=== READING TEXT ===

-- start --

Alireza Zarei, Karlsruhe Institute for Technology

Title :
A distributed marketplace of data and storage for the next-generation Internet

Abstract :
Our existing infrastructures pose several obstacles toward accessibility, usability and discovery of knowledge. This partly derives from restrictions of these infrastructures, but also outsourcing resources and functions to third parties. Internet is an infrastructure with low accessibility, weak usability and high centralization of data and storage. This is partly because of the restrictions of its architecture TCP/IP, but also the reliance of each internet user on roles of Internet Service Providers. Approaches like Information Centric Networking (ICN) support a decentralized communication architecture for the Internet, however they still rely on roles of centralized ISPs.

In order to achieve real distribution and distribute the roles of ISPs among Internet users, we need to build mechanisms which ensure trust among them. In this talk, we introduce Information Centric Incentivised Networking (ICIN), a solution based on Information Centric Networking (ICN) which incentivizes data and storage with help of smart contracts to ensure the required trust among users. We present the characteristics of data and storage and how the users exchange them with each other in a fair marketplace. We will describe how to make transactions for small data chunks with a minimum processing overload and how our approach can provide a framework for exchange of other resources and services.

Short bio :
Alireza Zarei is a research assistant at Karlsruhe Institute for Technology and a member of GHOST IoT project. He works on understanding human computer interactions in the context of Internet of Things to provide a smart and usable framework with acceptable privacy and security. He is graduated from University of Göttingen with a Master degree in Computer Science and was a member of ICN2020 project to develop future applications of information centric networking, computing and storage in the area of Internet of Things. His research interest lies in understanding smart systems and how different agents and users interact with each other. He is interested in discovering system behavior and evolution, predicting the future behavior of a system in relation with real events and dynamic enhancement of the prediction mechanism and evolutionary learning.

-- end --

=== DATA BLOCK ===
-- start --

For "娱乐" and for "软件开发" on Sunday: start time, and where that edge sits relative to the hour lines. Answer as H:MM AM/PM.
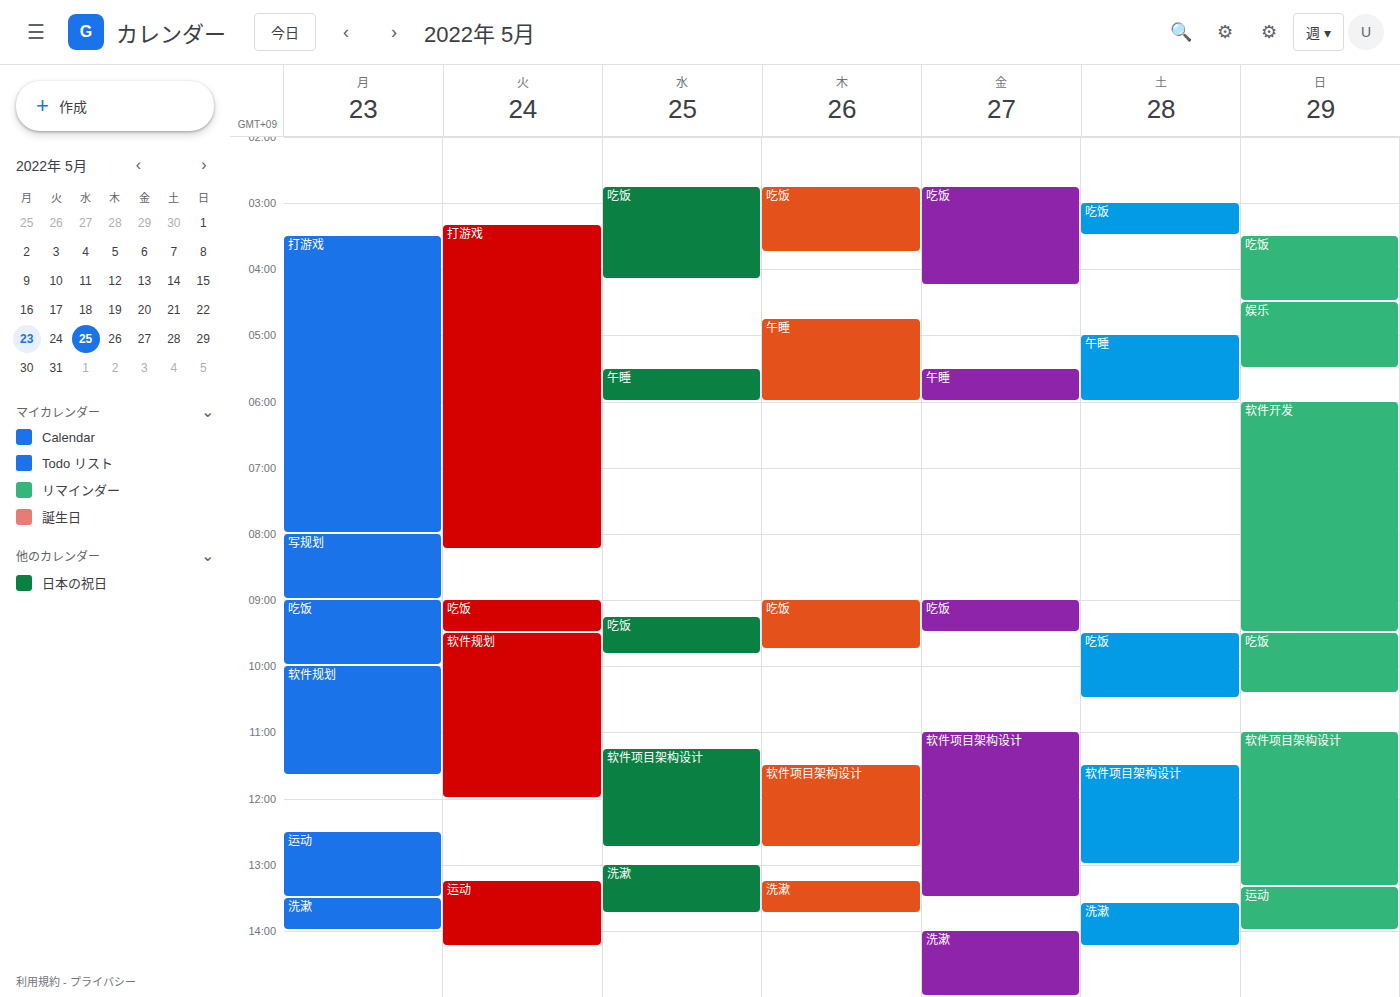
"娱乐": 4:30 AM, halfway between the 4 AM and 5 AM lines. "软件开发": 6:00 AM, exactly on the 6 AM line.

-- end --

=== WORK TO COMPLETE ===
1. Repeat the passage of the talk abstract from "In order to" to "resources and services.".
2. In the talk abstract, what does ICIN use to incentivize data and storage and ensure trust among users?
Rely only on the talk abstract and leave the data aside.

=== SOLUTIONS BY TASK ===
1.
In order to achieve real distribution and distribute the roles of ISPs among Internet users, we need to build mechanisms which ensure trust among them. In this talk, we introduce Information Centric Incentivised Networking (ICIN), a solution based on Information Centric Networking (ICN) which incentivizes data and storage with help of smart contracts to ensure the required trust among users. We present the characteristics of data and storage and how the users exchange them with each other in a fair marketplace. We will describe how to make transactions for small data chunks with a minimum processing overload and how our approach can provide a framework for exchange of other resources and services.

2. Smart contracts.